I once attended a two week immersive course in Tours to learn French. One day a group of us who were native English speakers broke out of the immersive experience to organise a car rental — in English. Up until that point one of the Dutch members of our group confessed he thought I was challenged mentally. (Actually, he thought I was “an idiot.”) Such was the shock when my incompetence in French was followed suddenly by my acceptable facility with English.
I recalled that circumstance as I read Erik Larson’s account of the inadequacies of AI. My point will be that we cope with AI idiocy much as we cope with each other’s linguistic quirks and inadequacies. We accommodate. Larson puts the bar higher than this however.
“the failure of AI to make substantive [progress] on difficult aspects of natural language understanding suggests that the differences between minds and machines are more subtle and complicated than Turing imagined. Our use of language is central to our intelligence. And if the history of AI is any guide, it represents a profound difficulty for AI” (49).
Larson’s book proceeds with a helpful account of how human language works, including how it deals with ambiguity, pragmatics, context and “understanding,” which so far evade the capabilities of general AI, as it does for a first-time language learner.
What’s wrong with AI
I concede there is much that is wrong with the AI project: the overreach of its ambition and hype, the priority it accords to calculative reason, the amount of money spent on dubious AI projects, the incentive to develop military applications, risks to privacy from data mining, and what Larson terms “technological kitsch,” a utopian romanticism that exerts a kind of technological determinism into our interactions in the world. In any case, the mind does not work according to machine logic.
I was pleased to see that Larson draws on C.S. Peirce’s identification of logical abduction as central to human thinking. Larson writes,
“we must have a theory of abduction. Since we don’t (yet), we can already conclude that we are not on a path to artificial general intelligence” (172).
Larson provides many examples of how the developers of natural language systems resort to tricks to pass the Turing test. Conversely, an astute human operator can fool AI systems to deliver erroneous responses. AI can produce false and nonsensical interpretations and outcomes. Where AI is hidden beyond the human interface it carries particular dangers. AI in self-drive cars, UAVs, defence systems, and infrastructure management carry obvious perils if AI goes wrong.
Larson’s complaint is against the “myth” that machines may one day exhibit general intelligence of the kind that will supplant the capabilities of human beings and that will enable computers to design and manufacture even more intelligent computers. What is left if we jettison the aim of synthetic super-intelligence?
In the more mundane world in which AI is exposed to consumers and users in interface design, UX design, and conversational bots, we humans are adept at rapidly identifying, classifying and accommodating the varied competences and foibles of the people and things with which we interact. In our habitual interactions with other people and things we are unlikely to spend our time evaluating their linguistic competence, intelligence level, or trying to trick them into saying something idiotic, as if conducting a Turing test.
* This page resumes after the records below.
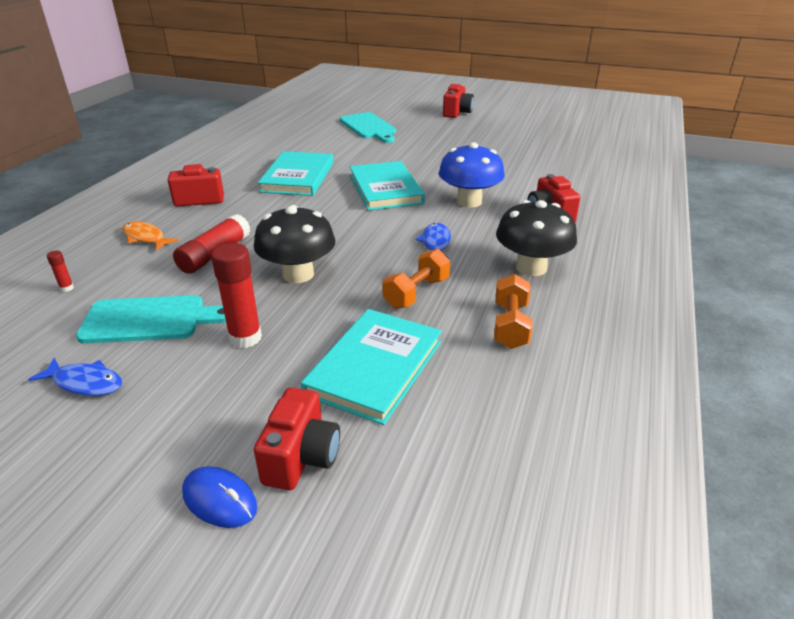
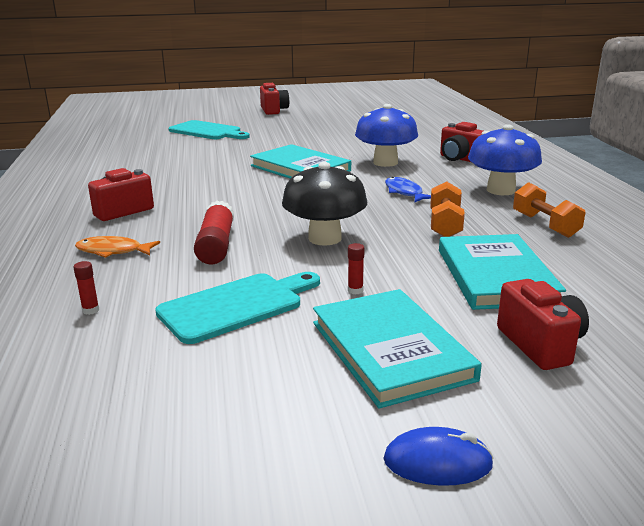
camera: 30 degrees left, 10 degrees down
blue fish [28,358,122,396] -> none
blue mouse [182,466,257,528] -> blue mouse moved to [383,427,494,486]
red glue stick [211,243,262,348] -> red glue stick [348,243,364,294], size x0.45
turquoise book [258,151,333,196] -> turquoise book moved to [313,289,482,408]
black mushroom [496,200,577,276] -> blue mushroom [468,124,542,195]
I have recounted in earlier posts my experience with the openAI conversational platform. Knowing that I am communicating with an AI system, I sought rapidly to discover its limitations. After that I tailored my side of the conversation to explore openAI’s capabilities and learned to converse with it in a way that would be useful to me. In this case I was interested in providing demonstrations — as a research exercise, but I also wanted to discover if the platform could offer a kind of intellectual companionship.
I concluded that in my case openAI was able to spark new insights, open new avenues for investigation, and in ways that evade the patience or capacity of many of my fellow human interlocutors to sustain. The platform could provide a reasonable supplement to Google search, books, articles, seminars, and of course flesh and blood human-human conversation.
Helping students whose first language is not English to learn about a subject (architecture, digital media, cultural theory, programming) provides further demonstrations of how both parties adjust their linguistic practices (the way they speak) to accommodate the other. We adjust our language to suit: speak at the right pace, choose a common vocabulary, keep to simple tenses, repeat the same sentiment in several ways.
A seasoned French language teacher said in a beginners’ class that if the teacher tries to converse with you in French, it is likely to be about your job, holidays, favourite movies. It’s unlikely to be about philosophy or mathematics. So think about the classroom context. “Où travaillez-vous?” is not likely to be a question about the travails of life, but “where do you work?”
Something similar happens when we interact with increasingly “smart” devices. However reluctantly, we accommodate to our devices. Reciprocal adjustments are usually less immediate than in face-to-face conversations with another human being. The responsiveness of AI technologies is mediated by designers who produce the next software upgrade, and algorithms that learn on the fly.
Conversational AI focuses on “deep learning” from vast numbers of prior documents in online repositories. There’s a reciprocal challenge. As well as learning from us, we learn how to speak with our AIs, much as we learn to speak with one another, infants, pets, or as my superior French speaking friends adapted to my linguistic idiocy.
- Larson, Erik J. The Myth of Artificial Intelligence: Why Computers Can’t Think the Way We Do. Cambridge, MA: Harvard University Press, 2021.